Voll erwerbsgemindert sind gemäß § 43 Abs. 2 S. 2 SGB VI Versicherte, die wegen Krankheit oder Behinderung auf nicht absehbare Zeit außerstande sind, unter den üblichen Bedingungen des allgemeinen Arbeitsmarktes mindestens 3 Stunden täglich erwerbstätig zu sein. Voll erwerbsgemindert sind auch
1.Versicherte nach § 1 S. 1 Nr. 2, die wegen Art oder Schwere der Behinderung nicht auf dem allgemeinen Arbeitsmarkt tätig sein können und
2. Versicherte, die bereits vor Erfüllung der allgemeinen Wartezeit voll erwerbsgemindert waren, in der Zeit einer nicht erfolgreichen Eingliederung in den allgemeinen Arbeitsmarkt.
3. Erwerbsgemindert ist nicht, wer unter den üblichen Bedingungen des allgemeinen Arbeitsmarktes mindestens 6 Stunden erwerbstätig sein kann; dabei ist die jeweilige Arbeitsmarktlage nicht zu berücksichtigen.

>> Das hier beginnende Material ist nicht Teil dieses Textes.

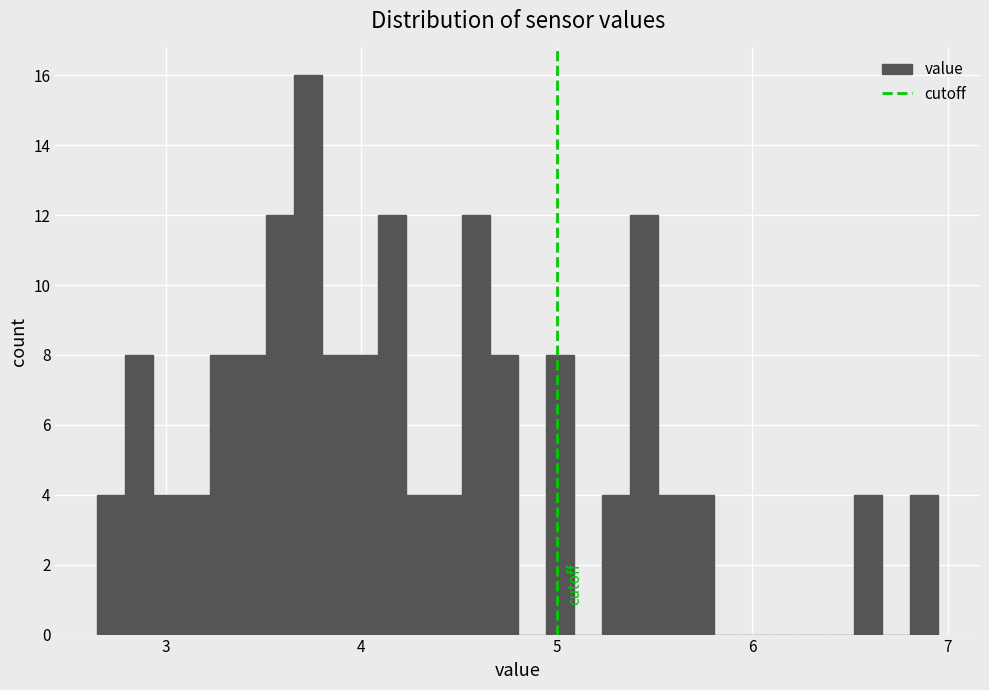

Read against the x-axis, roughly where is the centre of the tallest bar?

3.7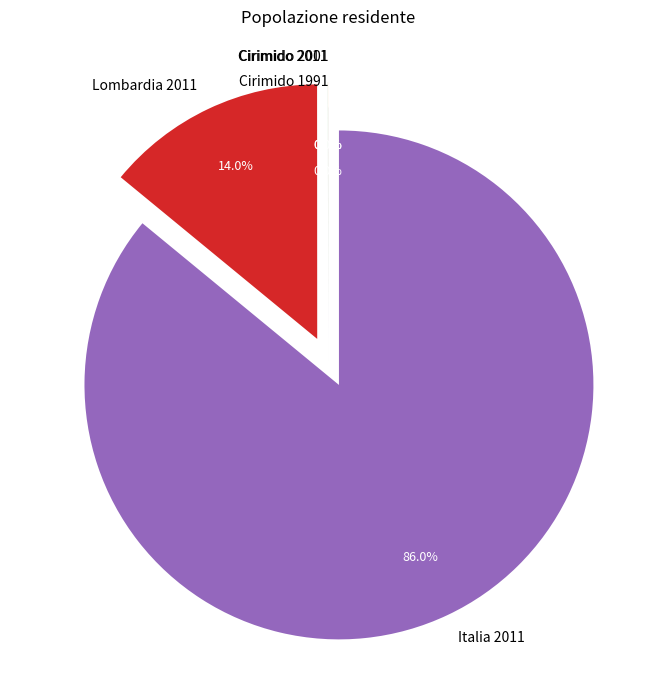

What portion of the pie excludes Lombardia 2011?

86.0%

Der Kläger ist nicht voll erwerbsgemindert, weil er nach dem Gesamtergebnis der Ermittlungen des Verwaltungs- und Streitverfahrens weiterhin in der Lage ist, einer Erwerbstätigkeit vollschichtig nachzugehen. Namentlich die von Dr. H1 festgestellten Gesundheitsstörungen - auch affektive Modulationsfähigkeit und dysthyme Einengung - schließen eine solche Tätigkeit nicht aus und die Entscheidung des Klägers, die Pflege seiner Ehefrau umfassend selbst durchzuführen und deshalb keine Erwerbstätigkeit aufzunehmen, ist keines der in § 43 SGB VI genannten und allein zu einer Rentenberechtigung führenden Erwerbshindernisse.

Wegen der weiteren Begründung nimmt der Senat zur Vermeidung von Wiederholungen auf die zutreffenden Entscheidungsgründe des angefochtenen Urteils Bezug (§ 153 Abs. 2 SGG).

Die Kostenentscheidung beruht auf § 193 SGG.

Anlass, die Revision zuzulassen, hat nicht bestanden.